From Socialist Review, No. 12, May–June 1979, p. 29.
Transcribed & marked up by Einde O’Callaghan for the Marxists’ Internet Archive.
Injustice: The Social Basis of Obedience and Revolt
This is a very pretentious and a very bad book.
It sets out to ‘uncover recurring elements in the diversity of moral codes’, and then to explain the conditions under which people feel such intense moral revulsion against an existing social order as to rebel against it.
The author attempts this by looking at certain key moments in German history – 1848, the revolutionary years of 1918-20, the rise of Hitler – allegedly on the basis of the experience of the workers who lived through them.
Harrington Moore does not, however, even begin to rise to the task he sets himself. The material he uses to assess workers attitudes is scampy, ‘despite his pretentious claims (usually the biographies of union bureaucrats or the impression of outsiders who made flying visits to the working class, as one source admits in its title Three Months a Factory Worker!)
He draws glib general conclusions that just don’t fit in with other in-depth studies of the German working class (contrast his view of the Ruhr miners and steel workers with with that of Erhard Lucas’ excellent account of the reactions of two quite different groups of workers to the First World War and after, in Zwei Formen der Arbeiterradicalismus).
He interprets material in a quite arbitrary way (for instance, he concludes that the majority of the population in the Ruhr in 1918-19 could not have been ‘proletarian’ by excluding from this category all those employed in the agricultural or government sectors – and by claiming that women workers were not ‘a classical proletariat’!).
Barrington Moore’s worst fault, however, is inserting his own subjective value judgements and giving them the air of being profound factual statements. Again and again he asserts that ‘the evidence shows’ that ‘the workers were not revolutionary’ – yet his evidence consists merely in his own assertions.
Once or twice he nearly admits this: ‘I would hazard the suggestion’, he is honest enough to write at one point, ‘that in any of the great revolutions that have succeeded, the mass of the followers have not consciously willed an overturn of the social order’. Elsewhere he is dishonest enough to treat such ‘suggestions’ as the result of factual research.
Like most academics, he displays a hardly concealed aversion to the notion that the great mass of people can ever discuss political and social problems with the same seriousness as himself.
And so the very real arguments that raged in papers and pamphlets, at Congresses and mass meetings, on picket lines and in detachment of the Bavarian and Ruhr Red Armies, between social democrats and centrists and revolutionaries, disappear beneath his personal conviction that the only practical choices in 1918-20 were those posed by the ‘practical’ leaders of the right – and left – social democratic parties.

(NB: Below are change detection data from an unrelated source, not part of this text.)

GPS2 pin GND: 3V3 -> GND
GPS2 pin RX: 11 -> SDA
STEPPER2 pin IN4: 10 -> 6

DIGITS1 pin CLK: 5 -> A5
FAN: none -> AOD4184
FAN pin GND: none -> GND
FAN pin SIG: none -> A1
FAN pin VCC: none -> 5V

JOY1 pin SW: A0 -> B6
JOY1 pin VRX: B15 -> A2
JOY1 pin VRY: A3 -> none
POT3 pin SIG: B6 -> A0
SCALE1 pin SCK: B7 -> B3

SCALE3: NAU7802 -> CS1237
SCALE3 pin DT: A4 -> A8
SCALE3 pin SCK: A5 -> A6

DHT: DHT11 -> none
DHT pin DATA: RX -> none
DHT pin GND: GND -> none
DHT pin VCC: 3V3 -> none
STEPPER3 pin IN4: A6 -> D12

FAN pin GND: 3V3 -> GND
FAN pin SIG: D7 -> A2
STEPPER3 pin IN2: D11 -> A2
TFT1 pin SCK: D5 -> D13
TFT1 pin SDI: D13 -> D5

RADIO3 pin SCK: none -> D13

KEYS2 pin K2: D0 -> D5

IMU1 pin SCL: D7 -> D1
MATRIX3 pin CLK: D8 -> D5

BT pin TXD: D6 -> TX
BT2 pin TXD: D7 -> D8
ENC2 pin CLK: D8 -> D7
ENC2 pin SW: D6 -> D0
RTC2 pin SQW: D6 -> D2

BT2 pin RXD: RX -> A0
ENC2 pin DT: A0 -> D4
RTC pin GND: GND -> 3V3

Not that Barrington Moore can ignore all the facts that rebel against the straight jacket he imposes on history. After all, he can hardly deny that the Berlin workers (or at least some of them) did rise up in January and March 1919; that the Bavarian soviet republic was declared with widespread working class support; that the 60,000 strong Ruhr Red Army did drive the German army out of the heartland of German industry.
But he belittles these actions by claiming that they were merely ‘defensive actions’, carried through by workers who did not want to overthrow existing society. It simply does not occur to him that workers are human beings, just as capable as himself of knowing that a system that drives them to bitter defensive actions needs to be overthrown.
Underlying all his arguments is a notion that he shares with so many liberals, social democrats and Eurocommunists: that consciousness is a static property of individuals and classes in the same way as hair colouring or physical size.
He just cannot conceive of it as it really is: a dynamic aspect of the interaction between human beings and social and physical environment that is continually undergoing quantitative and qualitative transformations.
Barrington Moore used to be said to be one of the better representatives of academic ‘social science’. This book only underlines how remote that social science is from coming to terms with the flux and reflux of history as it is made by living human beings.